Accanto alla politica interna, il “soft power” degli influencer viene sempre più spesso impiegato come strumento di propaganda internazionale. Israele, ad esempio, ha invitato decine di “creator” a visitare le aree di stoccaggio degli aiuti umanitari destinati alla Striscia di Gaza, diffondendo video che hanno come proposito quello di negare l’esistenza di una carestia che è stata certificata, invece, dalle Nazioni Unite (il manifesto). Immagini di sacchi di farina e scatoloni di viveri sono state rilanciate su Instagram e TikTok per spostare l’attenzione dalle denunce delle organizzazioni non governative e screditare i rapporti indipendenti (Le Monde).
La Cina ha scelto un approccio diverso ma non meno strategico: organizzare viaggi premio per giovani influencer americani, con tappe tra aziende high-tech, città moderne e attività culturali. L’obiettivo è promuovere una narrazione positiva del Paese, amplificata dai media statali cinesi che rilanciano i contenuti prodotti dai partecipanti (Formiche).
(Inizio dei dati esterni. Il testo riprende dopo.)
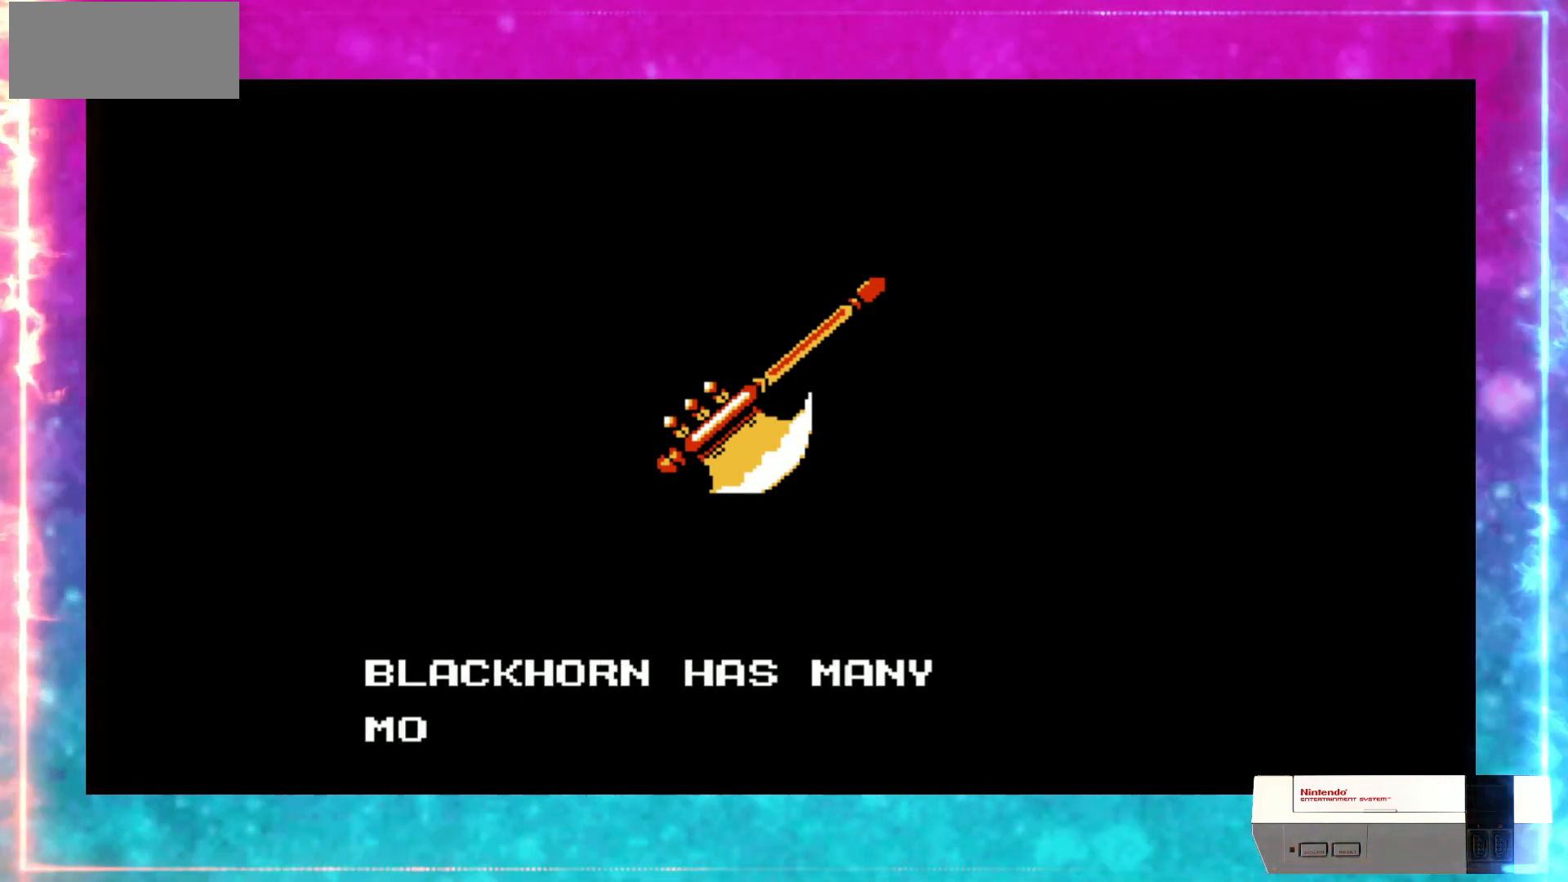
{"dt_ms": 520, "buttons": [], "events": []}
La Russia, infine, ha usato gli influencer come parte di una macchina di disinformazione più ampia. In Germania, una rete di siti falsi e account automatizzati ha diffuso notizie inventate, amplificate da “creator” e account coordinati (Politico). In Romania, invece, la diffusione virale di video su TikTok ha contribuito all’ascesa improvvisa di un candidato di estrema destra, Calin Georgescu, poi travolto da scandali e accusato di legami con Mosca, fino all’annullamento del primo turno delle presidenziali e all’esclusione della sua candidatura (Bbc).
In tutti questi casi, la forza degli influencer è stata sfruttata per costruire o rafforzare narrazioni favorevoli a governi e potenze straniere, aggirando i canali ufficiali e parlando direttamente alle emozioni del pubblico.
La centralità degli influencer nella politica contemporanea solleva interrogativi cruciali per la tenuta democratica. Da un lato, la loro capacità di mobilitare i giovani può rivitalizzare la partecipazione civica. Dall’altro, la mancanza di regole chiare e la facilità con cui possono essere cooptati li rende strumenti perfetti per campagne opache di propaganda e disinformazione, scrive ancora The Conversation.
La difficoltà di distinguere tra sostegno genuino e contenuti sponsorizzati mina la trasparenza del dibattito pubblico. La possibilità che un leader si lasci condizionare da voci digitali più che da esperti istituzionali mette a rischio la qualità delle decisioni. Infine, l’uso degli influencer da parte di governi e potenze straniere evidenzia quanto i sistemi democratici siano esposti a interferenze esterne. La posta in gioco non è solo la comunicazione politica, ma la stessa tenuta delle democrazie.